- Instructions for the task: Nothing more is wanted than an exact repeat of the data below.

Records from a dataset:
##############################

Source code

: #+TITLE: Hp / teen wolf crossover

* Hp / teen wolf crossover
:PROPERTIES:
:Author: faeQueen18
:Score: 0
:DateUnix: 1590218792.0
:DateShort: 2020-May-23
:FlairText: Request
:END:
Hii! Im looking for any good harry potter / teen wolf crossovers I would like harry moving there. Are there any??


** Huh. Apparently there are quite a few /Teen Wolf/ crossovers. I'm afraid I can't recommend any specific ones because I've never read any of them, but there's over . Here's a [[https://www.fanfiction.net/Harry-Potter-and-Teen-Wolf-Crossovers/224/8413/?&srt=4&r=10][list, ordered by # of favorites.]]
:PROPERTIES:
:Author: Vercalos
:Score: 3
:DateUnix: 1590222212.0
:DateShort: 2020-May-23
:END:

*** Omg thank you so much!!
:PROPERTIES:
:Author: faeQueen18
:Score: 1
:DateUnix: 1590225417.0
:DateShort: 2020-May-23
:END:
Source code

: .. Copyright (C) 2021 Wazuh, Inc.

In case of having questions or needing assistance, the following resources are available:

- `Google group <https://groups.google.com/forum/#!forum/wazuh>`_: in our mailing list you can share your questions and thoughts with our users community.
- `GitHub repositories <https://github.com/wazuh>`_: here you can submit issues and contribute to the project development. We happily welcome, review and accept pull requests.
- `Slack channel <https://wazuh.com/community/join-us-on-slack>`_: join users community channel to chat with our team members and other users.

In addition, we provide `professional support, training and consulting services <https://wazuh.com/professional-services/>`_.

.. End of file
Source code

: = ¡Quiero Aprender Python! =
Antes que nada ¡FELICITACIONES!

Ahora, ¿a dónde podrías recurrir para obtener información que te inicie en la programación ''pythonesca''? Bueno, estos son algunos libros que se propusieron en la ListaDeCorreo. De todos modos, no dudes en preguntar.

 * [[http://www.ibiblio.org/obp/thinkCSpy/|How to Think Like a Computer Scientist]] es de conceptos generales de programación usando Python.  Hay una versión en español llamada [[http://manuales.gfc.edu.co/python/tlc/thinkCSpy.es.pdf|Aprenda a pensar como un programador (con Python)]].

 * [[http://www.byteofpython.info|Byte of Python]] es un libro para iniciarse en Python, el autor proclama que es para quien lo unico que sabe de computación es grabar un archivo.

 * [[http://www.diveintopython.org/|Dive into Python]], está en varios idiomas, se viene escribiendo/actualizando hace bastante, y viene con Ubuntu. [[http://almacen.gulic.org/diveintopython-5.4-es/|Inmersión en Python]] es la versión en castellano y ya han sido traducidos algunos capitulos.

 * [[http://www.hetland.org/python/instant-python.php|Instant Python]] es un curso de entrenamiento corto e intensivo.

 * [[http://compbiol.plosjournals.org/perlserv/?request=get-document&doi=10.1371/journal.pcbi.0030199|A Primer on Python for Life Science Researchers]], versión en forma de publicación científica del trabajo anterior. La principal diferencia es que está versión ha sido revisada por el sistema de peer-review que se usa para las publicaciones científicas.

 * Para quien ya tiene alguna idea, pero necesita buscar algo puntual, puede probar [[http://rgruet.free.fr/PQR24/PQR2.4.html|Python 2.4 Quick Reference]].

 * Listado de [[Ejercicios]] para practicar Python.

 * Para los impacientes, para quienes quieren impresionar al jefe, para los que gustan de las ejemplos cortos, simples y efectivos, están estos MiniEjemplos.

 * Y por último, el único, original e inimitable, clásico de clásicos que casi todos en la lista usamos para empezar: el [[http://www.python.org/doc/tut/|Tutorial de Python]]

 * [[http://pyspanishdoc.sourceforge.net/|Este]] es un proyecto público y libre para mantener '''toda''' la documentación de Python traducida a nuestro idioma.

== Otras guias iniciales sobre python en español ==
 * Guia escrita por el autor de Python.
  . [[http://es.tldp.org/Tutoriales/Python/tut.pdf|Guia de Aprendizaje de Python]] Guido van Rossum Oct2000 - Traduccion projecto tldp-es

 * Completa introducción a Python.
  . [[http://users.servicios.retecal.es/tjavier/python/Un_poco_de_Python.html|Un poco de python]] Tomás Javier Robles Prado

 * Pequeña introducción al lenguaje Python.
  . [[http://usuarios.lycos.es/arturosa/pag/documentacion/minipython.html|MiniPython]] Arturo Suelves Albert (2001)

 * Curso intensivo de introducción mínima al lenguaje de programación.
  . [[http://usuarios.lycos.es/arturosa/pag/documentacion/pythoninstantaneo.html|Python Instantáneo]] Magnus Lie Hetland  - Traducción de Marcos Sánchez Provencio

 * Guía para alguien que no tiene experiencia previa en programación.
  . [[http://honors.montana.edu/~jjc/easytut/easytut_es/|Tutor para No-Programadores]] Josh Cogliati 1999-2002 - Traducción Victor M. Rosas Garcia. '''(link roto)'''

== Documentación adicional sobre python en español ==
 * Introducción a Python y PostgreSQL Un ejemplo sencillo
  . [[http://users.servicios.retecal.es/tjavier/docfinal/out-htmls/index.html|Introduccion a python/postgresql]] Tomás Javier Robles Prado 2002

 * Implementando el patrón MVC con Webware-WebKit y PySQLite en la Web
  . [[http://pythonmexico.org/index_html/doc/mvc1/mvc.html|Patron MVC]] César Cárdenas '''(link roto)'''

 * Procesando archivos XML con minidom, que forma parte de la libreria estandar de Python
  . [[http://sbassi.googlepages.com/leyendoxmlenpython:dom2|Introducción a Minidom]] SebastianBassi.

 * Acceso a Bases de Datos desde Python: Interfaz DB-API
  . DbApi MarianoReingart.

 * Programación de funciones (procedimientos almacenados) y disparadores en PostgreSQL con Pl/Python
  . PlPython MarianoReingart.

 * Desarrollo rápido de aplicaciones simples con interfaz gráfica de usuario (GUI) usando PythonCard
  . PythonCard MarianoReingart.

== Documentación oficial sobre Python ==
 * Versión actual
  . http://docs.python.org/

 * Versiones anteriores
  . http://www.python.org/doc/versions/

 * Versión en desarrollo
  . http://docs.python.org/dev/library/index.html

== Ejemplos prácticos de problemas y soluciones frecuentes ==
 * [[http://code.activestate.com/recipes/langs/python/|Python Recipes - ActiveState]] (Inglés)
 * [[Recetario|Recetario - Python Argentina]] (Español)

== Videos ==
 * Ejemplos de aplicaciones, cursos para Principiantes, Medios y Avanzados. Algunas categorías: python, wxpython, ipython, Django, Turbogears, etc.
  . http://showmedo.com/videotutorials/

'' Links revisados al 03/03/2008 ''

##############################

- Response to the exercise:
Source code

: #+TITLE: Hp / teen wolf crossover

* Hp / teen wolf crossover
:PROPERTIES:
:Author: faeQueen18
:Score: 0
:DateUnix: 1590218792.0
:DateShort: 2020-May-23
:FlairText: Request
:END:
Hii! Im looking for any good harry potter / teen wolf crossovers I would like harry moving there. Are there any??


** Huh. Apparently there are quite a few /Teen Wolf/ crossovers. I'm afraid I can't recommend any specific ones because I've never read any of them, but there's over . Here's a [[https://www.fanfiction.net/Harry-Potter-and-Teen-Wolf-Crossovers/224/8413/?&srt=4&r=10][list, ordered by # of favorites.]]
:PROPERTIES:
:Author: Vercalos
:Score: 3
:DateUnix: 1590222212.0
:DateShort: 2020-May-23
:END:

*** Omg thank you so much!!
:PROPERTIES:
:Author: faeQueen18
:Score: 1
:DateUnix: 1590225417.0
:DateShort: 2020-May-23
:END:
Source code

: .. Copyright (C) 2021 Wazuh, Inc.

In case of having questions or needing assistance, the following resources are available:

- `Google group <https://groups.google.com/forum/#!forum/wazuh>`_: in our mailing list you can share your questions and thoughts with our users community.
- `GitHub repositories <https://github.com/wazuh>`_: here you can submit issues and contribute to the project development. We happily welcome, review and accept pull requests.
- `Slack channel <https://wazuh.com/community/join-us-on-slack>`_: join users community channel to chat with our team members and other users.

In addition, we provide `professional support, training and consulting services <https://wazuh.com/professional-services/>`_.

.. End of file
Source code

: = ¡Quiero Aprender Python! =
Antes que nada ¡FELICITACIONES!

Ahora, ¿a dónde podrías recurrir para obtener información que te inicie en la programación ''pythonesca''? Bueno, estos son algunos libros que se propusieron en la ListaDeCorreo. De todos modos, no dudes en preguntar.

 * [[http://www.ibiblio.org/obp/thinkCSpy/|How to Think Like a Computer Scientist]] es de conceptos generales de programación usando Python.  Hay una versión en español llamada [[http://manuales.gfc.edu.co/python/tlc/thinkCSpy.es.pdf|Aprenda a pensar como un programador (con Python)]].

 * [[http://www.byteofpython.info|Byte of Python]] es un libro para iniciarse en Python, el autor proclama que es para quien lo unico que sabe de computación es grabar un archivo.

 * [[http://www.diveintopython.org/|Dive into Python]], está en varios idiomas, se viene escribiendo/actualizando hace bastante, y viene con Ubuntu. [[http://almacen.gulic.org/diveintopython-5.4-es/|Inmersión en Python]] es la versión en castellano y ya han sido traducidos algunos capitulos.

 * [[http://www.hetland.org/python/instant-python.php|Instant Python]] es un curso de entrenamiento corto e intensivo.

 * [[http://compbiol.plosjournals.org/perlserv/?request=get-document&doi=10.1371/journal.pcbi.0030199|A Primer on Python for Life Science Researchers]], versión en forma de publicación científica del trabajo anterior. La principal diferencia es que está versión ha sido revisada por el sistema de peer-review que se usa para las publicaciones científicas.

 * Para quien ya tiene alguna idea, pero necesita buscar algo puntual, puede probar [[http://rgruet.free.fr/PQR24/PQR2.4.html|Python 2.4 Quick Reference]].

 * Listado de [[Ejercicios]] para practicar Python.

 * Para los impacientes, para quienes quieren impresionar al jefe, para los que gustan de las ejemplos cortos, simples y efectivos, están estos MiniEjemplos.

 * Y por último, el único, original e inimitable, clásico de clásicos que casi todos en la lista usamos para empezar: el [[http://www.python.org/doc/tut/|Tutorial de Python]]

 * [[http://pyspanishdoc.sourceforge.net/|Este]] es un proyecto público y libre para mantener '''toda''' la documentación de Python traducida a nuestro idioma.

== Otras guias iniciales sobre python en español ==
 * Guia escrita por el autor de Python.
  . [[http://es.tldp.org/Tutoriales/Python/tut.pdf|Guia de Aprendizaje de Python]] Guido van Rossum Oct2000 - Traduccion projecto tldp-es

 * Completa introducción a Python.
  . [[http://users.servicios.retecal.es/tjavier/python/Un_poco_de_Python.html|Un poco de python]] Tomás Javier Robles Prado

 * Pequeña introducción al lenguaje Python.
  . [[http://usuarios.lycos.es/arturosa/pag/documentacion/minipython.html|MiniPython]] Arturo Suelves Albert (2001)

 * Curso intensivo de introducción mínima al lenguaje de programación.
  . [[http://usuarios.lycos.es/arturosa/pag/documentacion/pythoninstantaneo.html|Python Instantáneo]] Magnus Lie Hetland  - Traducción de Marcos Sánchez Provencio

 * Guía para alguien que no tiene experiencia previa en programación.
  . [[http://honors.montana.edu/~jjc/easytut/easytut_es/|Tutor para No-Programadores]] Josh Cogliati 1999-2002 - Traducción Victor M. Rosas Garcia. '''(link roto)'''

== Documentación adicional sobre python en español ==
 * Introducción a Python y PostgreSQL Un ejemplo sencillo
  . [[http://users.servicios.retecal.es/tjavier/docfinal/out-htmls/index.html|Introduccion a python/postgresql]] Tomás Javier Robles Prado 2002

 * Implementando el patrón MVC con Webware-WebKit y PySQLite en la Web
  . [[http://pythonmexico.org/index_html/doc/mvc1/mvc.html|Patron MVC]] César Cárdenas '''(link roto)'''

 * Procesando archivos XML con minidom, que forma parte de la libreria estandar de Python
  . [[http://sbassi.googlepages.com/leyendoxmlenpython:dom2|Introducción a Minidom]] SebastianBassi.

 * Acceso a Bases de Datos desde Python: Interfaz DB-API
  . DbApi MarianoReingart.

 * Programación de funciones (procedimientos almacenados) y disparadores en PostgreSQL con Pl/Python
  . PlPython MarianoReingart.

 * Desarrollo rápido de aplicaciones simples con interfaz gráfica de usuario (GUI) usando PythonCard
  . PythonCard MarianoReingart.

== Documentación oficial sobre Python ==
 * Versión actual
  . http://docs.python.org/

 * Versiones anteriores
  . http://www.python.org/doc/versions/

 * Versión en desarrollo
  . http://docs.python.org/dev/library/index.html

== Ejemplos prácticos de problemas y soluciones frecuentes ==
 * [[http://code.activestate.com/recipes/langs/python/|Python Recipes - ActiveState]] (Inglés)
 * [[Recetario|Recetario - Python Argentina]] (Español)

== Videos ==
 * Ejemplos de aplicaciones, cursos para Principiantes, Medios y Avanzados. Algunas categorías: python, wxpython, ipython, Django, Turbogears, etc.
  . http://showmedo.com/videotutorials/

'' Links revisados al 03/03/2008 ''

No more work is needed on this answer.